Mexico’s top security official has said authorities are investigating a video which showed dozens of uniformed troops with military-grade weapons and armoured pickup trucks apparently connected to a major drug cartel.
The video, which circulated on social media on Friday, appeared to be a show of power by members of the Jalisco New Generation Cartel (CJNG) – one of Mexico’s most powerful criminal groups.
Alfonso Durazo, secretary of security and civilian protection, said the “propaganda video” was being analysed to confirm its authenticity.
He added that “there is no criminal group with the capacity to successfully challenge the federal security forces”.
Many of the vehicles parked on a dirt road in the video have improvised gun turrets or plate-steel armour welded onto them.
Several dozen masked men, wearing bulletproof vests and wielding assault rifles, are also heard shouting they are “people of Mencho” – a nickname used by Jalisco New Generation Cartel head Nemesio Oseguera.
The release of the video coincided with a visit by Andres Manuel Lopez Obrador, Mexico’s president, to the group’s heartland.
Mr Lopez Obrador has favoured a less confrontational approach to security than his predecessors and supported measures to address social issues, such as poverty and unemployment, which he has argued contribute to crime.
The so-called “hugs, not bullets” strategy has been controversial and some security analysts have warned it has emboldened criminal groups.

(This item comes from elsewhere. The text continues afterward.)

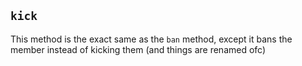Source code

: ## `kick`
This method is the exact same as the `ban` method, except it bans the member instead of kicking them (and things are renamed ofc)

“They are sending a clear message… that they basically rule Mexico, not Lopez Obrador,” Mike Vigil, a former chief of international operations for the US Drug Enforcement Administration, told Reuters.
Mr Vigil warned the president’s approach had “only led these cartels to operate with more impunity”.
Falko Ernst, a senior analyst on Mexico for the International Crisis Group, said the video sent a clear warning over potential retaliation against the government by the cartel.